Abandon, décès où divorce des parents, maltraitance des parents ou de la famille, indisponibilité du père, famille nombreuse sont les principales causes de mendicité de ces enfants. Pendant leur temps libre, les deux tiers des enfants regardent la télé, écoutent la musique ou jouent. Aussi, qu'il soit riche ou mendiant, un enfant restera-t-il toujours un enfant ayant besoin de s'éclater et de jouer.

L'étude précise, par ailleurs, que durant les six derniers mois précédant l'enquête, 96 % des enfants résidaient dans la wilaya de Rabat-Salé-Skhirat-Témara. Les 4 % sont venus des provinces et préfectures voisines.

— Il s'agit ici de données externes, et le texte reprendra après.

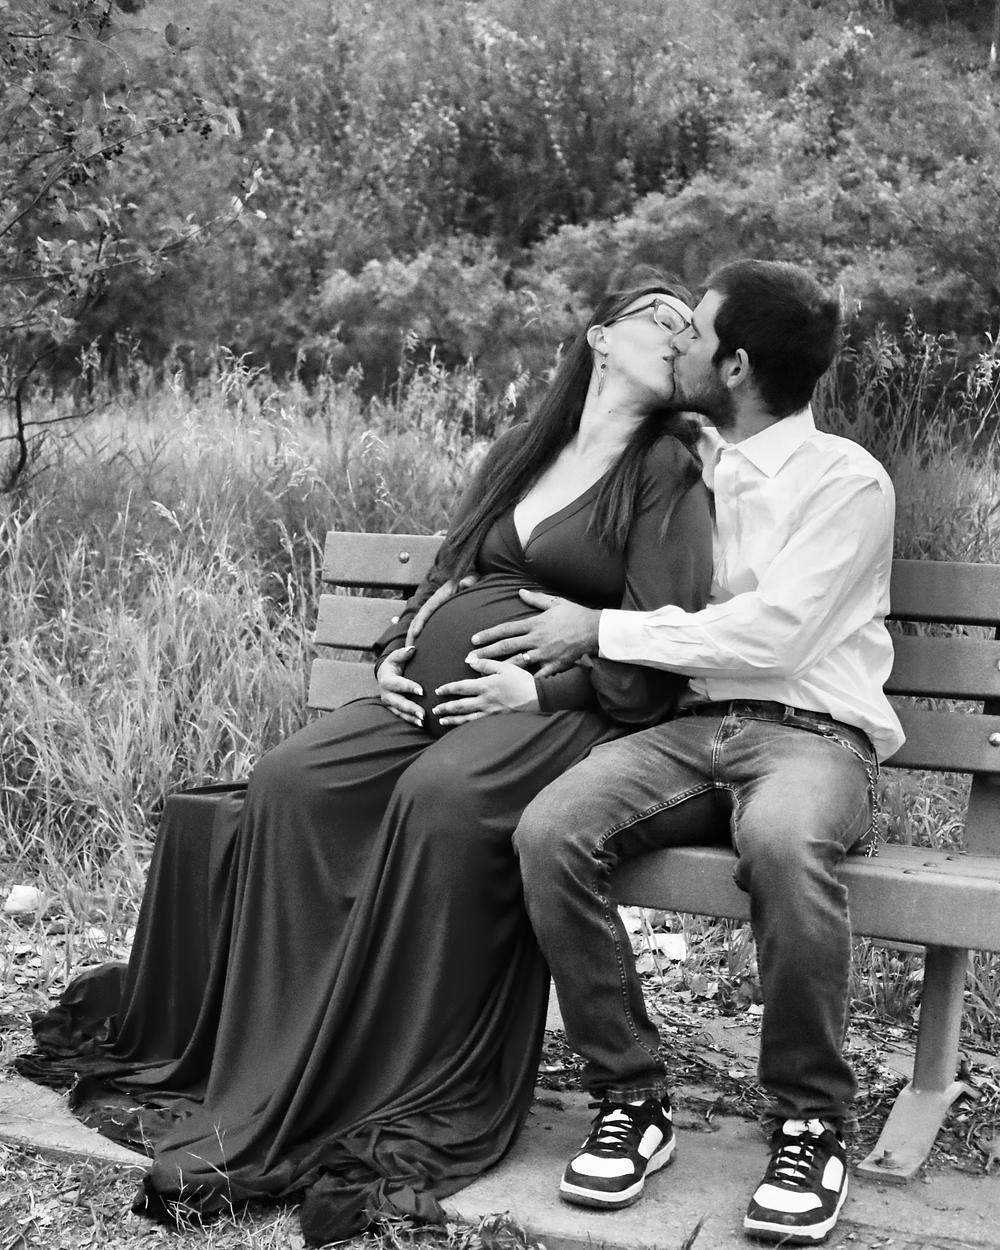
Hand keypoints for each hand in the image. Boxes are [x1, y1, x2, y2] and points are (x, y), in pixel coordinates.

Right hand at [376, 645, 423, 726]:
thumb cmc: (394, 664)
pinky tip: (421, 724)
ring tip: (423, 721)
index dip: (409, 687)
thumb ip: (403, 653)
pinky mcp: (393, 709)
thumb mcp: (396, 657)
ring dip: (411, 717)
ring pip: (400, 712)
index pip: (398, 684)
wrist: (385, 674)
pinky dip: (411, 720)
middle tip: (423, 713)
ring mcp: (389, 703)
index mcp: (386, 680)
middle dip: (410, 708)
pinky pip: (401, 716)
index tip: (422, 691)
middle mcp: (386, 693)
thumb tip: (412, 649)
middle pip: (398, 702)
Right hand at [405, 574, 478, 646]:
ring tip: (409, 654)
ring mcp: (433, 608)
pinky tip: (417, 649)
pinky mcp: (435, 614)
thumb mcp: (472, 576)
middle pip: (418, 618)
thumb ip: (470, 580)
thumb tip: (464, 583)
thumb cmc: (470, 577)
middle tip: (408, 650)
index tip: (415, 633)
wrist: (467, 574)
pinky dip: (417, 636)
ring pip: (418, 623)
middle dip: (411, 634)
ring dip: (412, 637)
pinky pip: (423, 626)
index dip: (420, 621)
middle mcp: (434, 602)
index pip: (427, 609)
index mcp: (441, 595)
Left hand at [432, 656, 538, 725]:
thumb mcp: (504, 667)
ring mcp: (490, 713)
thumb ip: (486, 663)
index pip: (460, 687)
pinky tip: (461, 728)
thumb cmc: (522, 680)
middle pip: (459, 705)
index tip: (438, 691)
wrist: (538, 698)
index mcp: (485, 685)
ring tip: (442, 721)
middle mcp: (484, 701)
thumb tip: (470, 661)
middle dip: (445, 708)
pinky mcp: (496, 720)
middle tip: (434, 709)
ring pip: (466, 718)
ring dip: (452, 719)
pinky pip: (477, 725)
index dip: (447, 689)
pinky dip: (466, 727)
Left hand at [469, 589, 600, 675]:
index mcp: (534, 623)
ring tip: (483, 674)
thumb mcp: (555, 602)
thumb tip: (520, 592)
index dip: (488, 634)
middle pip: (506, 647)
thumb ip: (536, 599)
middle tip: (469, 659)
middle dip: (486, 653)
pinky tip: (511, 688)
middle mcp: (536, 639)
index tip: (474, 640)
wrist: (595, 630)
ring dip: (498, 668)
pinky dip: (524, 681)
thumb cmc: (575, 615)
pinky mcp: (554, 665)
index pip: (505, 629)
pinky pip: (536, 675)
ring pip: (517, 662)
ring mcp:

70 % sont des mendiants permanents et 30% des saisonniers. Ils sont sujets aux agressions (24,2 %), disputes et insultes (16,9 %) au harcèlement sexuel (10,8 %), maladies (10 %). Pour être plus forts, 29,9 % des enfants enquêtés déclarent constituer des groupes pour dominer les autres enfants, coopérer ou recueillir et partager l'argent…

Pour ce qui est des sentiments envers les mendiants, 81,3 % de l'échantillon (289 personnes) expriment de l'affection, 10,4 % du dégoût, 4,5 % de la haine. Presque les deux tiers préfèrent donner aux individus directement plutôt qu'aux associations non gouvernementales ou aux institutions gouvernementales. La pauvreté, la misère, le chômage, la délinquance, l'ignorance et le divorce sont autant de causes de la prolifération du phénomène.

Un plan d'action de lutte contre la mendicité devrait comme celui de Casablanca être effectué à Rabat par le ministère du Développement social, de la Famille et de la Solidarité pour endiguer ce fléau qui nuit à l'image du Maroc et détruit l'avenir de plusieurs enfants.